SpiderOak / Encryptr

Encryptr is a zero-knowledge cloud-based password manager / e-wallet powered by Crypton
GNU General Public License v3.0
1.57k stars 137 forks source link

Encryptr.prototype.randomString Produces Biased Output #171

Closed paragonie-scott closed 8 years ago

paragonie-scott commented 9 years ago

https://github.com/devgeeks/Encryptr/blob/64223f0cb4adba80c8d89f23762bba0c8dc7fa3c/src/app.js#L285-L298

See also:

devgeeks commented 9 years ago

Thanks for this. I saw the mention of this and cringed since it is a known issue (#49).

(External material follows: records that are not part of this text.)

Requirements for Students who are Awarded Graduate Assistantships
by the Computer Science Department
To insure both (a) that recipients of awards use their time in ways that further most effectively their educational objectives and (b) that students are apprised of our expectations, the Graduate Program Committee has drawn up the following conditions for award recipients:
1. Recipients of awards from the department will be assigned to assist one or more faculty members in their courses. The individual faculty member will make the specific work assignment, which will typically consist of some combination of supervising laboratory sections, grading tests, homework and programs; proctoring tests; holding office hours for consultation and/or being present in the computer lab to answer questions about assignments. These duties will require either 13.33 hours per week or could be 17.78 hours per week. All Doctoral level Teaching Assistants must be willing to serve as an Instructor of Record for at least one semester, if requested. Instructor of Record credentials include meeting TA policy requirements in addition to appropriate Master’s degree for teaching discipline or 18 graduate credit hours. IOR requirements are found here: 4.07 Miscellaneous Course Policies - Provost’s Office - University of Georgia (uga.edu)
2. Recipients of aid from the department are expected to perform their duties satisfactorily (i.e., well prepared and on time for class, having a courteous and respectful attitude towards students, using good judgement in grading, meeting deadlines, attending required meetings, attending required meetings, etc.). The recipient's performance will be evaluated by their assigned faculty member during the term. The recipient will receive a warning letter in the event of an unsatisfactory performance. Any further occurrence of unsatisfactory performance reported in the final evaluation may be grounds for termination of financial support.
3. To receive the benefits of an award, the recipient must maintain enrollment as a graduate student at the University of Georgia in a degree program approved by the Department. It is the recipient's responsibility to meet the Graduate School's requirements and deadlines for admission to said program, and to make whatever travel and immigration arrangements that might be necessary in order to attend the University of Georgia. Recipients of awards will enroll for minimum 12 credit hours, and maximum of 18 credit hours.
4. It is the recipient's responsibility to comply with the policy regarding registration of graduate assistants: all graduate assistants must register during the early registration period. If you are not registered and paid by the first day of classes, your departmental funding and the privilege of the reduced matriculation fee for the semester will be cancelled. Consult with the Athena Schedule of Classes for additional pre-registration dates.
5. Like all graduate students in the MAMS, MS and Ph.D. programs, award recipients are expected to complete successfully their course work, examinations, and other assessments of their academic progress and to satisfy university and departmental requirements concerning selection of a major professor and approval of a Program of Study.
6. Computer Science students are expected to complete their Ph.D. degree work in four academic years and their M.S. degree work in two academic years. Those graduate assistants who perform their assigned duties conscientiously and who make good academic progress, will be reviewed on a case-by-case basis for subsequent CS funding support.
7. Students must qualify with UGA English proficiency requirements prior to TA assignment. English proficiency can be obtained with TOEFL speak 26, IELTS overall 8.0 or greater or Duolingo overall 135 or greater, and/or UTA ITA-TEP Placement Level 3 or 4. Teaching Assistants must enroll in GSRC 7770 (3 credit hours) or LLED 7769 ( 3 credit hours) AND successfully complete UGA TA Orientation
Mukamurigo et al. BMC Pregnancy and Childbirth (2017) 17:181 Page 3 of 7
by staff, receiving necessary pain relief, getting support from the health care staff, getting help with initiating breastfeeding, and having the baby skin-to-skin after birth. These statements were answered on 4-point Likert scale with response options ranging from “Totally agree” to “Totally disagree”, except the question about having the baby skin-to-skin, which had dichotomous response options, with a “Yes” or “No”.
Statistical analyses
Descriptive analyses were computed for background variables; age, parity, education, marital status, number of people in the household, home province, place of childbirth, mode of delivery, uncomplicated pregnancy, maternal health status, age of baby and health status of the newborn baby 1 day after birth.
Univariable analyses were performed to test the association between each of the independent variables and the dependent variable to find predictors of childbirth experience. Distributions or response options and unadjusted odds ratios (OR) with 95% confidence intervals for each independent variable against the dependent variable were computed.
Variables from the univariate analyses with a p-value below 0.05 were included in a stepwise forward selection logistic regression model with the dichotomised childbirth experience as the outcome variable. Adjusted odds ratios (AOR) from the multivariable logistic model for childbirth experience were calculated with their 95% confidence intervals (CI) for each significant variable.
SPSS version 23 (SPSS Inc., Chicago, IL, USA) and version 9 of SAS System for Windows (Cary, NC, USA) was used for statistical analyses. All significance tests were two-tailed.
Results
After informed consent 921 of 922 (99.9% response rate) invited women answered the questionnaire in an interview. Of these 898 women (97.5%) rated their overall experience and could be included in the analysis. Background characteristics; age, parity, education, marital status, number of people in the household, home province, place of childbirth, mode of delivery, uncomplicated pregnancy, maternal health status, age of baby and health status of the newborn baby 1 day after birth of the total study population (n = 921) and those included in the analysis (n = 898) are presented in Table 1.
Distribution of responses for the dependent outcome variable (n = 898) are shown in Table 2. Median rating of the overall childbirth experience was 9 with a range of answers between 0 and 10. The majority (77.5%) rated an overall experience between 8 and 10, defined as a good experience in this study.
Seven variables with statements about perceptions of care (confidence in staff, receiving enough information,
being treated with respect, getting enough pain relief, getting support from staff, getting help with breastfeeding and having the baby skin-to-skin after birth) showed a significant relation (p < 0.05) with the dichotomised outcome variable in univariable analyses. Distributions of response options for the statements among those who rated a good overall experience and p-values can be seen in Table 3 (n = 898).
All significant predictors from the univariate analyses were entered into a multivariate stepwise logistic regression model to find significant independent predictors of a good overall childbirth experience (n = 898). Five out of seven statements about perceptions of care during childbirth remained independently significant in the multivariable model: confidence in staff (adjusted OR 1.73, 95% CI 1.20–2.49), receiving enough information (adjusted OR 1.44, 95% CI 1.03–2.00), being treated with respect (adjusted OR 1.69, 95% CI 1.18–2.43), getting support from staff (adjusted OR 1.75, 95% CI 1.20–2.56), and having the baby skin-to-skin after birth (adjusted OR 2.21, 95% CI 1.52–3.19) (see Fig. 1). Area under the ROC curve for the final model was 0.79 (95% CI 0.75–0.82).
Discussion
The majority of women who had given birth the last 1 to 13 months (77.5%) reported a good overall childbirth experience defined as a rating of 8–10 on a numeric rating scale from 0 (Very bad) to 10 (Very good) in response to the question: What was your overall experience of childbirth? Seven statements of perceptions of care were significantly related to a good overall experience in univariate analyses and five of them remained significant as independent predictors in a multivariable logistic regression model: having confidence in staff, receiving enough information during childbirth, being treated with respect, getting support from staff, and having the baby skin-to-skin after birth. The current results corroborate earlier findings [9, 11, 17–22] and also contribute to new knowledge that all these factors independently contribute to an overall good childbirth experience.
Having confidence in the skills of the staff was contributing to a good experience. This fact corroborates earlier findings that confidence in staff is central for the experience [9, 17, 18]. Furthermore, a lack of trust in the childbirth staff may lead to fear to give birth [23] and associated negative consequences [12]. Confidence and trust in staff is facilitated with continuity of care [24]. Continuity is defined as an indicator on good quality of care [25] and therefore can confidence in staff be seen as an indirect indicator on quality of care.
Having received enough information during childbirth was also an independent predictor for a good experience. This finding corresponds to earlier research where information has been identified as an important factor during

Also thanks for code example. The whole generation of passwords is going to get better soon (configurability, etc).

alanfairless commented 9 years ago

FWIW, although there is theoretically a bias, I think not practically. The relative numbers (the size of the character set, 84, and max int) are so far away from each other to be insignificant.

To explore this, here's a test that counts character frequency with the password generation code over millions of samples. When I run it, the counts for all the characters are in similar range with each other. They're maybe one ten thousandth apart, and the rankings aren't consistent from one run to the next.

So my feeling is that the current code is safe.

var length = 10000
var repetitions = 10000
var charset = "!@#$%^*()_+{}:?|,[];./~ABCDEFGHIJKLMNOPQRSTUVWXYZ" 
              + "abcdefghijklmnopqrstuvwxyz0123456789";
var counts = new Uint32Array(charset.length)

// zero the initial counts for each character
for (i = 0; i < charset.length; i++) {
    counts[i] = 0;
}

// do this many times, so we don't have to ask for more entropy than is
// available in a single call.
for (i = 0; i < repetitions; i++) {
    var values = new Uint32Array(length)
    window.crypto.getRandomValues(values);

    // increment the counts for each selected character
    for(j = 0; j < length; j++) {
      this_value = values[j] % charset.length;
      counts[this_value]++;
    }
}

// display the counts for each character
for(i = 0; i < counts.length; i++) {
    console.log(charset[i], counts[i]);
}
console.log("Done")

Sample output:

! 1177289
@ 1175653
# 1177383
$ 1176767
% 1176294
^ 1177160
* 1176570
( 1177774
) 1174687
_ 1177255
+ 1176476
{ 1179243
} 1176130
: 1177168
? 1176049
| 1175684
, 1177278
[ 1173362
] 1175830
; 1177388
. 1175636
/ 1178087
~ 1177098
A 1176593
B 1175778
C 1176555
D 1175302
E 1177993
F 1175165
G 1175161
H 1177913
I 1176522
J 1177251
K 1177142
L 1177596
M 1174555
N 1176993
O 1175472
P 1176747
Q 1177500
R 1177641
S 1175733
T 1177037
U 1176560
V 1176273
W 1177755
X 1176649
Y 1177299
Z 1175586
a 1177313
b 1176758
c 1176912
d 1175774
e 1176409
f 1174768
g 1174083
h 1176258
i 1175812
j 1175584
k 1177244
l 1174783
m 1178112
n 1174355
o 1176912
p 1179353
q 1175976
r 1177422
s 1177318
t 1176736
u 1177215
v 1176096
w 1175166
x 1177643
y 1175695
z 1178770
0 1175137
1 1177416
2 1176001
3 1177741
4 1174018
5 1176729
6 1175210
7 1175622
8 1175680
9 1174947
Done
paragonie-scott commented 9 years ago

So my feeling is that the current code is safe.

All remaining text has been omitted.